/---
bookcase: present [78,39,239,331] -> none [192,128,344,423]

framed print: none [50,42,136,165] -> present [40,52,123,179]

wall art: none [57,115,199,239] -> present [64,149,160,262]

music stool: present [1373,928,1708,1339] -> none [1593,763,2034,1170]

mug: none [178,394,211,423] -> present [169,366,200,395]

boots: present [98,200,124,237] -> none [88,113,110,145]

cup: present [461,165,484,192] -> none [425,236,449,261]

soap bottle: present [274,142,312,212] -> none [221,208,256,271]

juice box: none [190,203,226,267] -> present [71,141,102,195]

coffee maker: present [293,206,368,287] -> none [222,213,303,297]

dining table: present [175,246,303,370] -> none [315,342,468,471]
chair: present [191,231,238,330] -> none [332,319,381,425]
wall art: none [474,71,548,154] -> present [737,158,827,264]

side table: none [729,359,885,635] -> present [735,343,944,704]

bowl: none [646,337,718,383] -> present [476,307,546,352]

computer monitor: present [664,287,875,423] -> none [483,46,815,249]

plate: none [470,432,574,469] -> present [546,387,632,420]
\---
• Activity: Copy out the whole listing above, leaving each line exactly as it stands.

• Finished task:
bookcase: present [78,39,239,331] -> none [192,128,344,423]

framed print: none [50,42,136,165] -> present [40,52,123,179]

wall art: none [57,115,199,239] -> present [64,149,160,262]

music stool: present [1373,928,1708,1339] -> none [1593,763,2034,1170]

mug: none [178,394,211,423] -> present [169,366,200,395]

boots: present [98,200,124,237] -> none [88,113,110,145]

cup: present [461,165,484,192] -> none [425,236,449,261]

soap bottle: present [274,142,312,212] -> none [221,208,256,271]

juice box: none [190,203,226,267] -> present [71,141,102,195]

coffee maker: present [293,206,368,287] -> none [222,213,303,297]

dining table: present [175,246,303,370] -> none [315,342,468,471]
chair: present [191,231,238,330] -> none [332,319,381,425]
wall art: none [474,71,548,154] -> present [737,158,827,264]

side table: none [729,359,885,635] -> present [735,343,944,704]

bowl: none [646,337,718,383] -> present [476,307,546,352]

computer monitor: present [664,287,875,423] -> none [483,46,815,249]

plate: none [470,432,574,469] -> present [546,387,632,420]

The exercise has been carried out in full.